Holiday of a Lifetime
by Chris Cottom
In June, my mate Mike will be seventeen, so we’ll buy a van, fit it with mattresses, and go continental. It’ll be the five of us from last summer at Sandbanks, except it’ll be St Tropez and no mums mithering us about missing the sunshine when we sleep until tea-time. Mike had better pass his test, that’s all.
When Georgia suggests a beach wedding on Skiathos, her dad says it’s either that or some help with the deposit on a flat. So we settle for St Saviour’s in Skegness, with an out-of-town hotel for the reception. We don’t want my cousins nipping down to the prom for a go on the dodgems.

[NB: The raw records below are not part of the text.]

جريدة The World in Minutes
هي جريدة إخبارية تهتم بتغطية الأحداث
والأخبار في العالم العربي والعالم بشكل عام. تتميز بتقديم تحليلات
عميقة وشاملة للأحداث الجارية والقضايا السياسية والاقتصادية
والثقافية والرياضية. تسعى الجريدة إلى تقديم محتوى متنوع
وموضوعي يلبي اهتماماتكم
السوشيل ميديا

We’re waiting before starting a family so we can hike the Inca Trail to Machu Picchu. We’ll be off as soon as Georgia finishes her nurse training, which should be handy if we get Bolivian Belly or bitten by a guinea pig. Only, she’s waving something from the loo doorway with a smile as wide as a condor’s wingspan.
Now our youngest is four, we’re going camping in Corsica, although we’ll have to cancel if Georgia’s right about expecting again. If so, I’ll borrow a bell tent from the scouts and pitch it at my mum’s outside Uttoxeter. With luck, she might lend us a few grand towards a bigger motor. Let’s hope it isn’t twins, or it’ll have to be a minibus.
We’ve been planning what we’re calling our second honeymoon in Goa. Except now Georgia’s going on some yoga immersion week on Islay. It doesn’t float my Lilo. Anyway, it’s women only. We can’t afford both, but it means I can get on with redecorating upstairs. I’ll start with the twins’ room.
We’ve booked a five-night cruise around the Norwegian Fjords for my fiftieth. But Georgia’s dad has just had a stroke, and she’ll spend the whole time worrying. We can put the money towards converting the garage so he can come and live with us.
With the inheritance, we’ve earmarked our ruby wedding anniversary for our first trip overseas. Georgia’s been angling for Australia, while I’m keen on Canada. But she’s hurt her back and can’t do long hauls without stopovers in Saudi or somewhere.
From our bungalow in Burnham-on-Sea, we watch the families with their sandcastles and inflatable alligators. Georgia and I never miss the travel programmes. We can’t imagine why people go abroad when you can see everywhere on the telly. And you don’t have to worry about dodgy buffets, or mistaking fried squid for onion rings, or taking enough Yorkshire tea for a full fortnight.